Recordó que en muchos lugares de Bolivia y de Chuquisaca se organizan ferias por estas fechas, que tiene otras connotaciones culturales y sociales pero el motivo principal es la Resurrección de Cristo. Y la actitud del cristiano es apostar continuamente por la paz, la alegría y la justicia, enfatizó.
LLAMA AL DIÁLOGO
Sobre la posible agudización de los conflictos esta semana, Centellas abogó por que prevalezca el espíritu del diálogo y del encuentro fraterno.
“Todas las dificultades se pueden solucionar buscando alternativas en un contexto de pacificación. No hace falta dañarnos, ponernos trabas entre nosotros. Es posible caminar respetando nuestras diferencias y buscando el bien de todos”, agregó.
EL PAPA ORA POR LA PAZ
La guerra de Ucrania volvió a ser el centro del mensaje del papa Francisco, quien en su bendición Urbi et Orbi pidió “ayuda al amado pueblo ucraniano”, luz sobre el pueblo ruso y se mostró “preocupado” por el recrudecimiento de la violencia entre Israel y Palestina.

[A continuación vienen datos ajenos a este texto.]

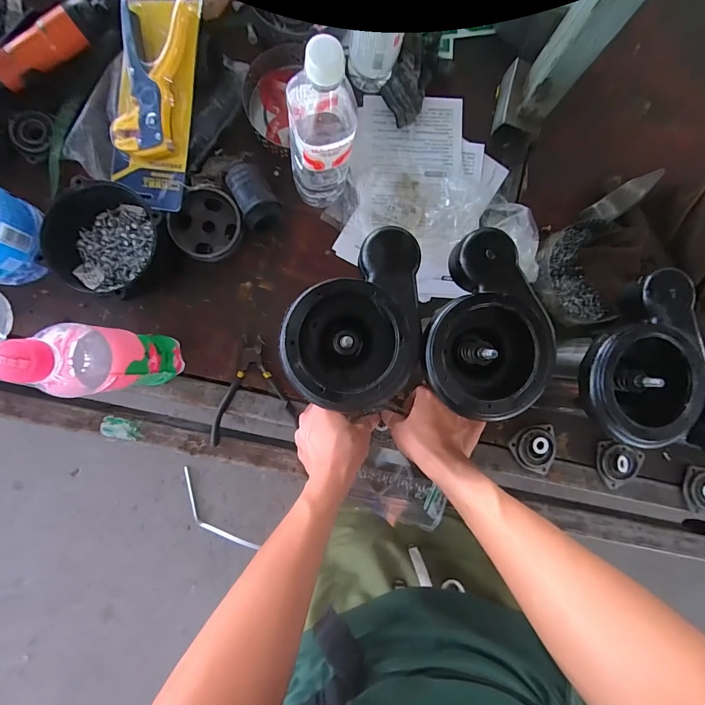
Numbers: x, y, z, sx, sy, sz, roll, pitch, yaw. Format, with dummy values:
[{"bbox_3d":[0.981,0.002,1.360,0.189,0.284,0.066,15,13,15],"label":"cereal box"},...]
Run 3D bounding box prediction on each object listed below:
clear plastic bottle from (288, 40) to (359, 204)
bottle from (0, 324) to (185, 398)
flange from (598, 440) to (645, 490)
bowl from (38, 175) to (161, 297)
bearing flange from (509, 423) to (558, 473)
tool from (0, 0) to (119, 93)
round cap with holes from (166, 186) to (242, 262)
[{"bbox_3d":[-0.030,-0.225,0.400,0.066,0.218,0.066,4,89,-5],"label":"clear plastic bottle"},{"bbox_3d":[-0.237,0.008,0.371,0.061,0.240,0.056,-4,89,-6],"label":"bottle"},{"bbox_3d":[0.380,0.161,0.538,0.062,0.017,0.064,6,88,-5],"label":"flange"},{"bbox_3d":[-0.286,-0.134,0.453,0.115,0.063,0.134,14,88,-5],"label":"bowl"},{"bbox_3d":[0.256,0.136,0.526,0.062,0.017,0.067,0,89,-6],"label":"bearing flange"},{"bbox_3d":[-0.368,-0.373,0.456,0.199,0.031,0.037,-36,92,-5],"label":"tool"},{"bbox_3d":[-0.182,-0.159,0.478,0.080,0.039,0.084,0,89,-6],"label":"round cap with holes"}]

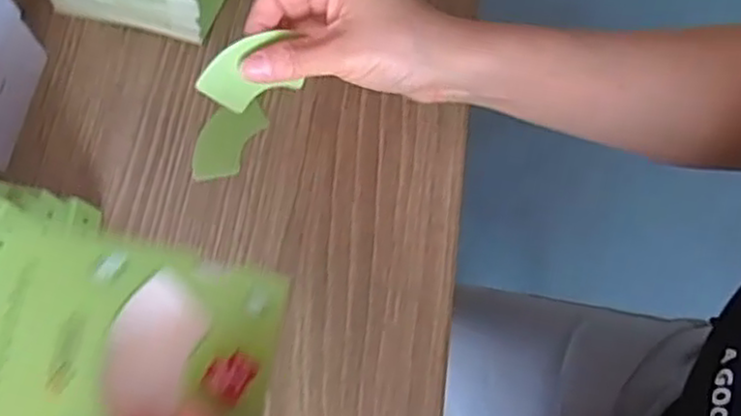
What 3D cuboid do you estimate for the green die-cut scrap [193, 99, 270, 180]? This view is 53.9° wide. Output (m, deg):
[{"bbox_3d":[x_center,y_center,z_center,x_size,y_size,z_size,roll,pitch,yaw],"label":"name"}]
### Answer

“Abre los corazones de toda la comunidad internacional para trabajar por el fin de esta guerra y de todos los conflictos que tiñen de sangre el mundo, comenzando por Siria, que aún espera la paz”, indicó el pontífice ante unos 100 mil fieles congregados alrededor de la plaza San Pedro.
Francisco también expresó su preocupación por el recrudecimiento del conflicto en Oriente Medio tras la escalada de violencia de los últimos días.
BENDICIÓN
“Quisiera decir a todos, con alegría en el corazón: Feliz Pascua a todos”, concluyó el papa Francisco desde el balcón de la Basílica de San Pedro ante una plaza abarrotada de locales y turistas de todas partes del mundo, que portaron banderas de España, Líbano, Polonia y Ucrania, entre otros lugares.